I emailed the first author about this. She said it should be seconds for stair climbing, not minutes. The response to my query about the low-looking fatigue catastrophizing score made no sense to me so I asked for clarification, but haven't received any yet.85 minutes to go up two flights of stairs!
The result for "Fatigue catastrophizing" also doesn't make any sense to me as the score is lower than what is possible due to the range of scoring.
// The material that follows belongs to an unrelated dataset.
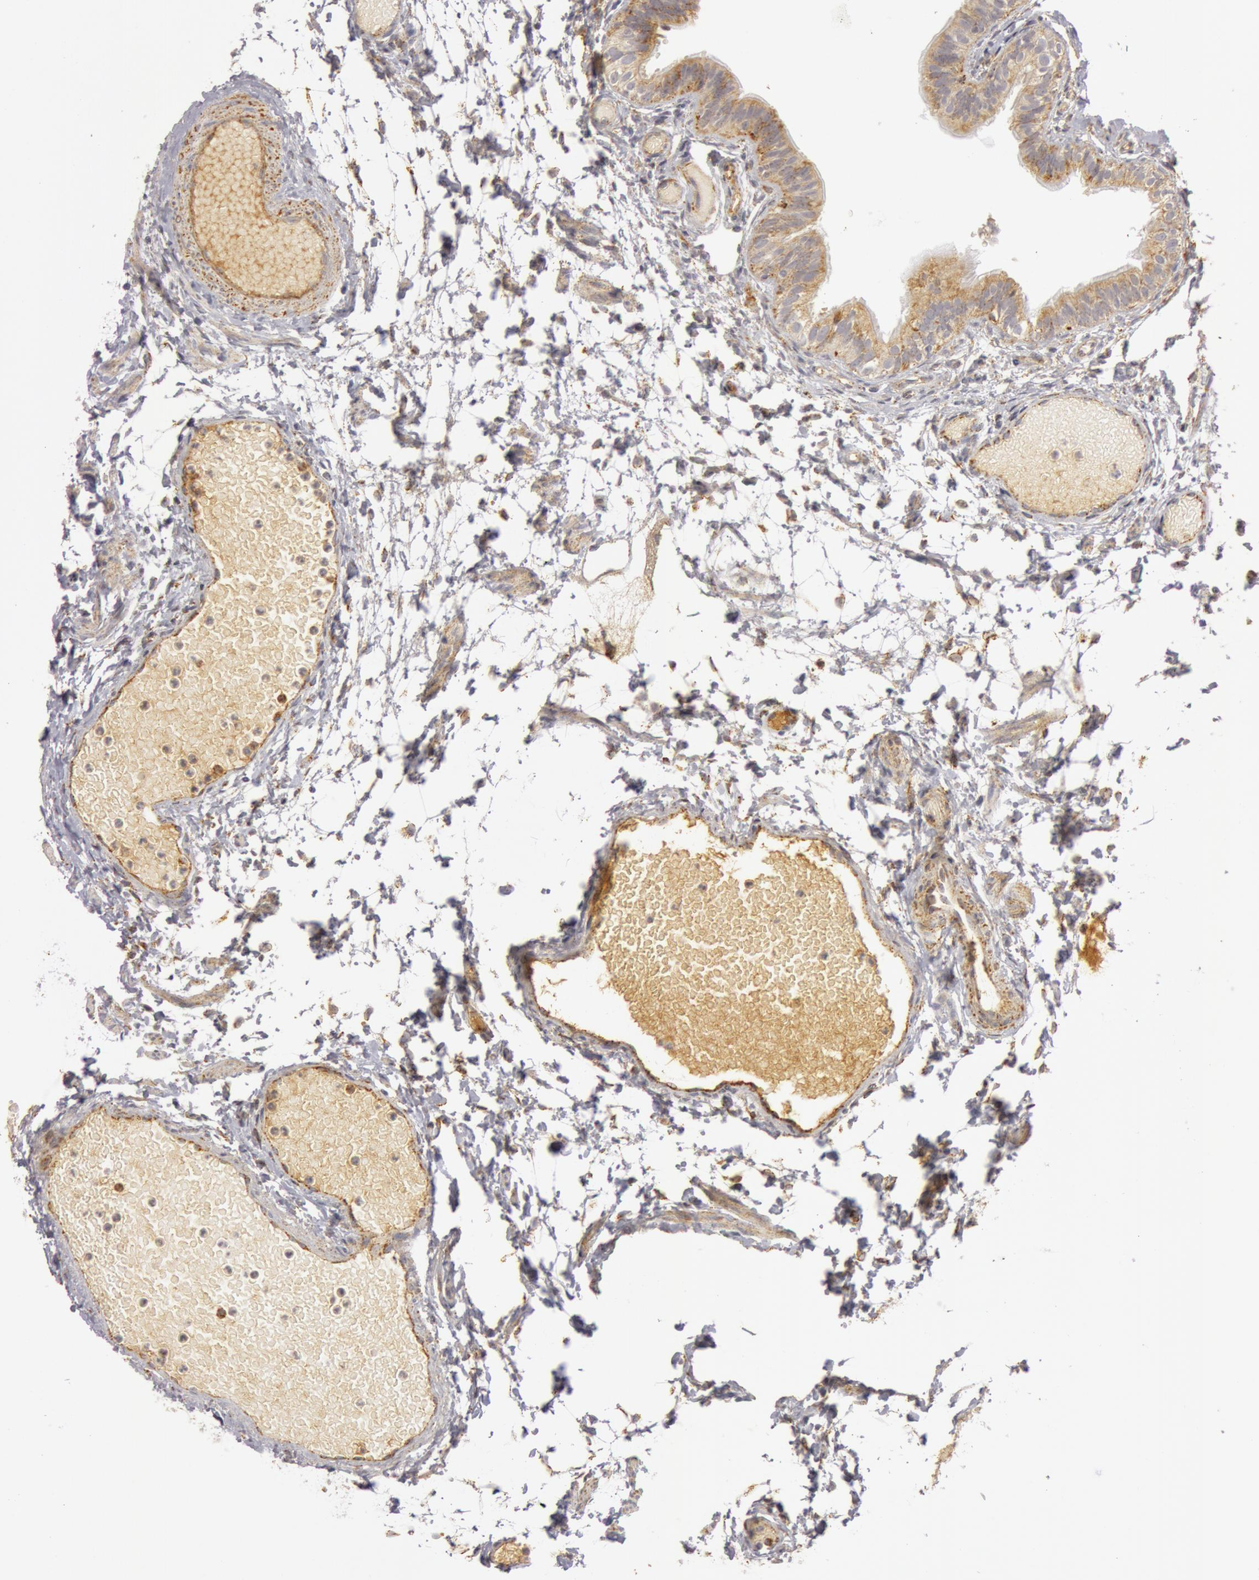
{"staining": {"intensity": "weak", "quantity": ">75%", "location": "cytoplasmic/membranous"}, "tissue": "fallopian tube", "cell_type": "Glandular cells", "image_type": "normal", "snomed": [{"axis": "morphology", "description": "Normal tissue, NOS"}, {"axis": "morphology", "description": "Dermoid, NOS"}, {"axis": "topography", "description": "Fallopian tube"}], "caption": "Immunohistochemistry (IHC) of unremarkable fallopian tube exhibits low levels of weak cytoplasmic/membranous expression in about >75% of glandular cells.", "gene": "C7", "patient": {"sex": "female", "age": 33}}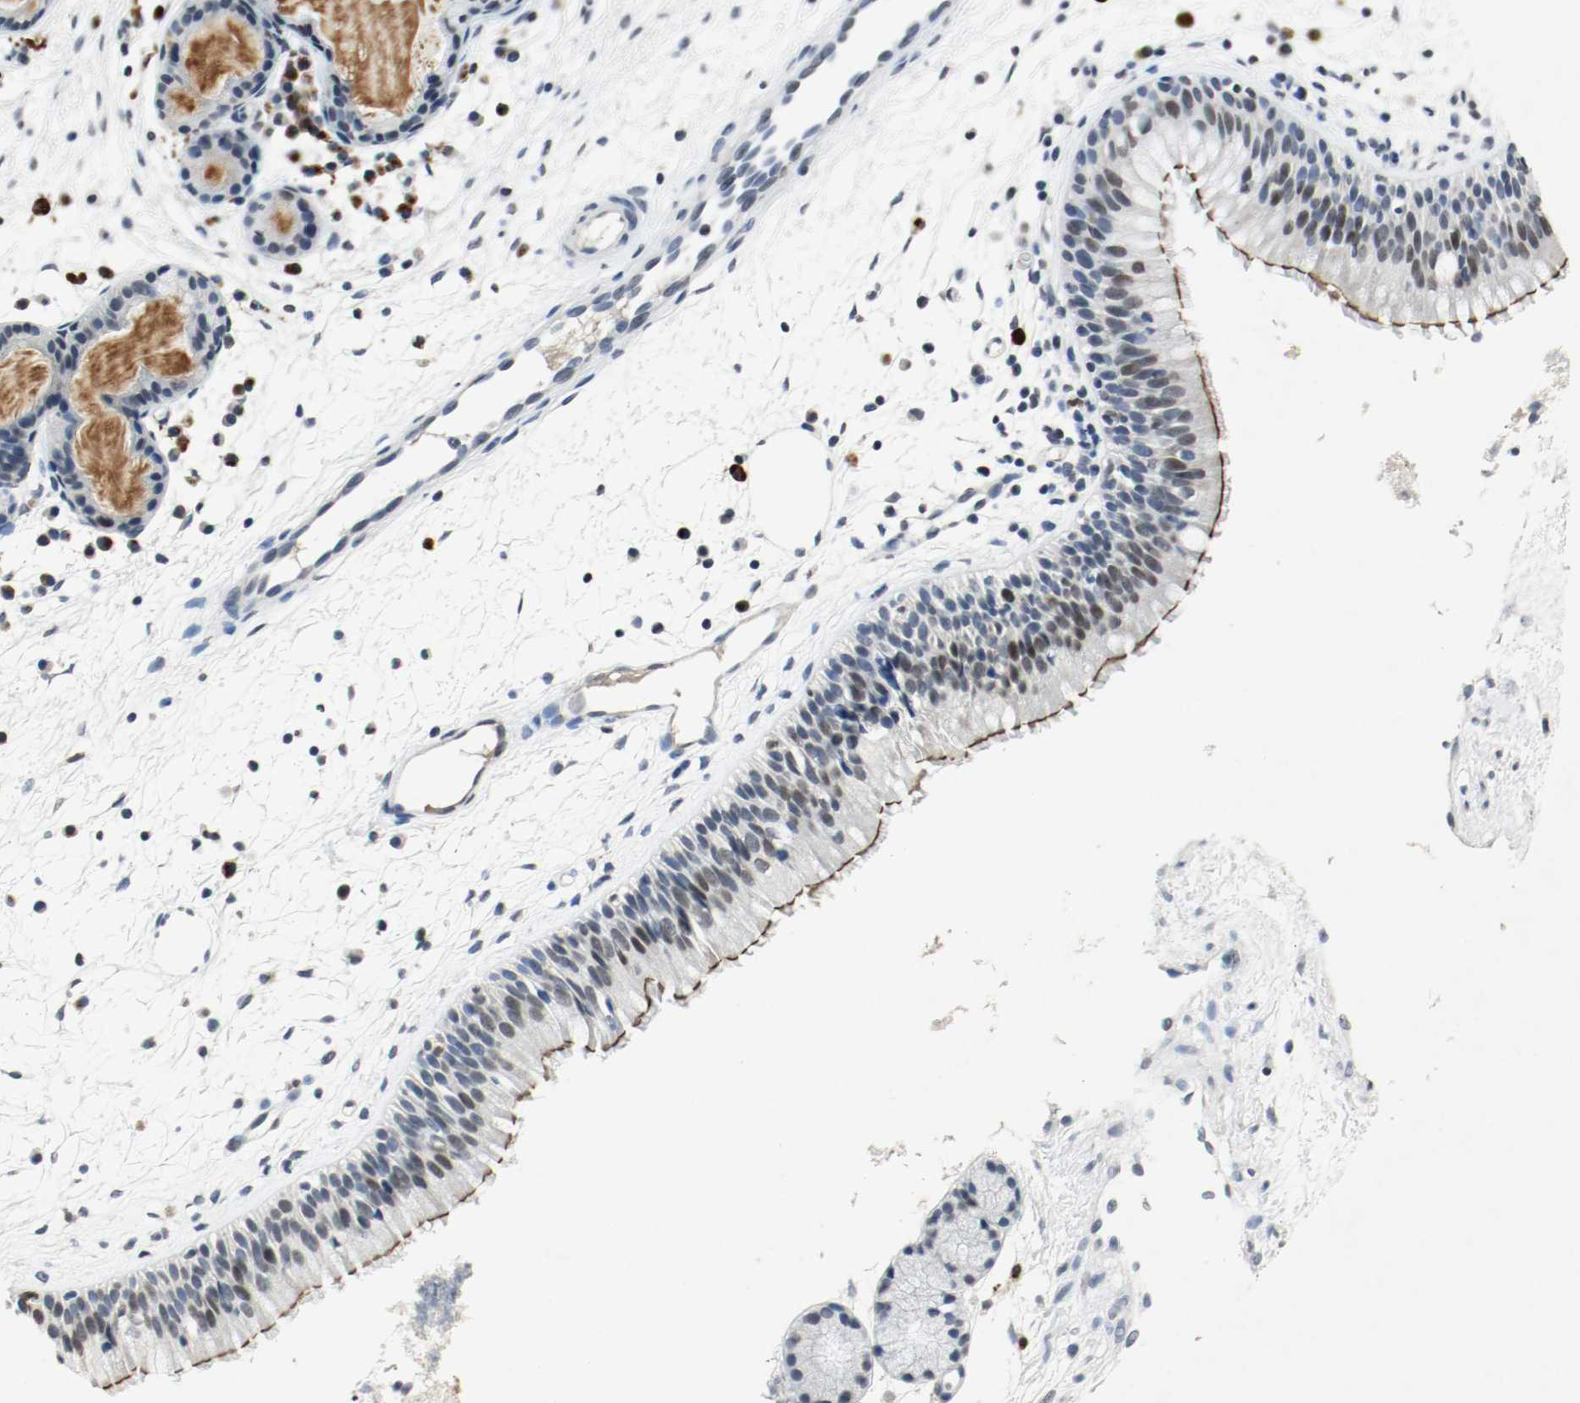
{"staining": {"intensity": "strong", "quantity": "<25%", "location": "cytoplasmic/membranous"}, "tissue": "nasopharynx", "cell_type": "Respiratory epithelial cells", "image_type": "normal", "snomed": [{"axis": "morphology", "description": "Normal tissue, NOS"}, {"axis": "topography", "description": "Nasopharynx"}], "caption": "The immunohistochemical stain shows strong cytoplasmic/membranous staining in respiratory epithelial cells of unremarkable nasopharynx. (Stains: DAB in brown, nuclei in blue, Microscopy: brightfield microscopy at high magnification).", "gene": "DNMT1", "patient": {"sex": "male", "age": 21}}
Bad editing or sloppy peer review...
By my calculations that's a minimum total score of 1 and a maximum of 5, yet the mean score is given as 0.9.The J-FCS is a 10-item scale measuring fatigue-related
catastrophizing [28]. Each item consists of a 5-point Likert
scale on which patients rate how often each item is true for
them when they experience fatigue (1 = never true to 5 = all
of the time true). A total score is computed by adding the
items and dividing them by 10.
The stair climbing duration SD didn't look very big:
Stair climbing duration (seconds) 85.2 20.0
i.e around 2/3 of patients completed within 65-105 seconds. I'm not sure how that compares with the SD for healthy people.
Similarly, the Fatigue Kinesiophobia figures weren't that big either:
TS-fatigue 13.0 4.6
(min 8, max 36, 13 average equates to an average between strongly disagree and disagree with Kinesiophobia statements)
TSK-CFS 32.0 5.3
(min 17, max 68, 32 equates to an average of 'disagree' with Kinesiophobia statements)
So although the reported correlations are indeed strikingly high (albeit on a very small sample) it may be that rather weak levels of Kinesiophobia are correlating strongly with rather small differences in stair climbing times. Which isn't much to write home about.